* ACTION ITEM *
Locate every line in the records below that holds the word "hygiene" and return each one.

* Stored entries *
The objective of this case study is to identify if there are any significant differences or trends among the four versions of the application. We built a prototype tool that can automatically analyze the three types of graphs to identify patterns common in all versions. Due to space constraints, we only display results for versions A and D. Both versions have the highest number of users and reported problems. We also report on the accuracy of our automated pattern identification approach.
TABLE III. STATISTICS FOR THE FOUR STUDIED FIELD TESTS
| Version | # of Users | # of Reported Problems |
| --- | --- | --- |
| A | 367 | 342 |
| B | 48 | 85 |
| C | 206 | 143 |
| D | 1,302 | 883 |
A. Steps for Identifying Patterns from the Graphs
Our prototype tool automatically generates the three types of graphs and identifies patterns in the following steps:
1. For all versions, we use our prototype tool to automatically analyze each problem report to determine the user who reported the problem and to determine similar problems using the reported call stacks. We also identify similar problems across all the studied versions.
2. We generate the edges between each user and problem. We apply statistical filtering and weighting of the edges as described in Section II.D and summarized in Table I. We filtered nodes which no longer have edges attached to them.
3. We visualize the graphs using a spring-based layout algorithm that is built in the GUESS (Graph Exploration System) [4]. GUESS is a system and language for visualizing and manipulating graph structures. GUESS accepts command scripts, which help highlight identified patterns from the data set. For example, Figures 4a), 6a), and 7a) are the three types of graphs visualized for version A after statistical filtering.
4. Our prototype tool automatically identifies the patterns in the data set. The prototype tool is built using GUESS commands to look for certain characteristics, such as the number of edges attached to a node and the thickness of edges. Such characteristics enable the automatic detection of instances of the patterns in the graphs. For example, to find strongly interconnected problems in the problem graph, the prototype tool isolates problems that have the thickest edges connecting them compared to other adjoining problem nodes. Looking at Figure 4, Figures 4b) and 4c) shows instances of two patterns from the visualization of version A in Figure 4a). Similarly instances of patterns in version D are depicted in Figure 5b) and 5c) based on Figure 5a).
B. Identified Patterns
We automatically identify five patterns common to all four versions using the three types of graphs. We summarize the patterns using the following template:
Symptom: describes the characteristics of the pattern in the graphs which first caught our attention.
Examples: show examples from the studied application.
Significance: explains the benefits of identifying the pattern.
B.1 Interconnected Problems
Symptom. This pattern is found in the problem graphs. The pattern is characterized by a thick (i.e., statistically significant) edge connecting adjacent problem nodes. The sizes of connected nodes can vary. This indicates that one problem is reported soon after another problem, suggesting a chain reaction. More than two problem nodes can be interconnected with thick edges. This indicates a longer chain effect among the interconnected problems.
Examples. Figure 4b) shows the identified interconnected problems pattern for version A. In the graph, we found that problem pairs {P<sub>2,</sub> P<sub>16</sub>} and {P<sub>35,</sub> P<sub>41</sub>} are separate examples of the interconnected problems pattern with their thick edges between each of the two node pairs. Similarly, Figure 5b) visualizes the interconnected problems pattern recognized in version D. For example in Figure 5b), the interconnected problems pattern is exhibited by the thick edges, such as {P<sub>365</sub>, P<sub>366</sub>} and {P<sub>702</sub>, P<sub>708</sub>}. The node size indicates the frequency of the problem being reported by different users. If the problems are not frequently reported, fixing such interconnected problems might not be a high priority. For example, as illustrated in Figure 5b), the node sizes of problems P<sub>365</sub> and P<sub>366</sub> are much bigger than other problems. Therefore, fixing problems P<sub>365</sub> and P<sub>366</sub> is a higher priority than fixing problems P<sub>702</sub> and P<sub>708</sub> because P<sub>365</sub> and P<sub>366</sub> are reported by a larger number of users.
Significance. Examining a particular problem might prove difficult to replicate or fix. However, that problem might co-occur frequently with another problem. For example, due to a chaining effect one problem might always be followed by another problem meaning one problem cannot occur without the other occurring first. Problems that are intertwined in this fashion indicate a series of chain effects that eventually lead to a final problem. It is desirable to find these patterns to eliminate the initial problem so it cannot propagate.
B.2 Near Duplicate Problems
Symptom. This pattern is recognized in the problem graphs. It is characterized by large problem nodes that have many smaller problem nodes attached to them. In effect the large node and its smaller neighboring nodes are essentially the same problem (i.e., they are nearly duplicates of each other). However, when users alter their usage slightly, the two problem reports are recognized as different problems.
--
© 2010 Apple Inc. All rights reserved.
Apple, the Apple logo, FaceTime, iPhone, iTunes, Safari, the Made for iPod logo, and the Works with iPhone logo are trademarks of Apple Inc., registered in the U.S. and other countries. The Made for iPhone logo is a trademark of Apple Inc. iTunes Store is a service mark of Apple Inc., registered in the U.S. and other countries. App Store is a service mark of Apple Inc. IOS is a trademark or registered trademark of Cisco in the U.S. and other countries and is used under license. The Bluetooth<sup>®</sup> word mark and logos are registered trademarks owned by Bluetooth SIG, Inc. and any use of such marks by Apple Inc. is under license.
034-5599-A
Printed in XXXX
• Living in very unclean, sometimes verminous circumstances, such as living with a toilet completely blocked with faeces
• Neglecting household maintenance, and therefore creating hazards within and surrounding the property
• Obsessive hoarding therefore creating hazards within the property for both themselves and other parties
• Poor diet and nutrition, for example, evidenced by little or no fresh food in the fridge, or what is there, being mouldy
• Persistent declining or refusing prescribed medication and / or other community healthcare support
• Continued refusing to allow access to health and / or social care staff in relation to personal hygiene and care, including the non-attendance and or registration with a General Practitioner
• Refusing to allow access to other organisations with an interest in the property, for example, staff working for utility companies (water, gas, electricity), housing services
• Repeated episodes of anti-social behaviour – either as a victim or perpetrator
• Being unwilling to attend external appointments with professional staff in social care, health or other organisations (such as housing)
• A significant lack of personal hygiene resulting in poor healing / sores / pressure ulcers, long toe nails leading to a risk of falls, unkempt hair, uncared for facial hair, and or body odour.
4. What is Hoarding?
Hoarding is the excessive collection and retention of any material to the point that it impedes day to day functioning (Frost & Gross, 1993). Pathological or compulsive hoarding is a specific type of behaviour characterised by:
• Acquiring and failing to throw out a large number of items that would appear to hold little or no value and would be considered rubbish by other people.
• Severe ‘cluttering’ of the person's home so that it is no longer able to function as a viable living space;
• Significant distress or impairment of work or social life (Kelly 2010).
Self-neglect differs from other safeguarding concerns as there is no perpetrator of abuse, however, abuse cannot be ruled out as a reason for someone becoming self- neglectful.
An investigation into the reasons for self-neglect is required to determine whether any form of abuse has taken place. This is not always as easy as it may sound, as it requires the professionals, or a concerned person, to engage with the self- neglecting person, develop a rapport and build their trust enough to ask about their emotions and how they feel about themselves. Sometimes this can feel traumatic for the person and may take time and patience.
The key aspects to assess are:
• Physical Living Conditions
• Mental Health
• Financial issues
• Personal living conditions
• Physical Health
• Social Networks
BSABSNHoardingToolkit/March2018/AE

* RESPONSE AREA *
• Continued refusing to allow access to health and / or social care staff in relation to personal hygiene and care, including the non-attendance and or registration with a General Practitioner
• A significant lack of personal hygiene resulting in poor healing / sores / pressure ulcers, long toe nails leading to a risk of falls, unkempt hair, uncared for facial hair, and or body odour.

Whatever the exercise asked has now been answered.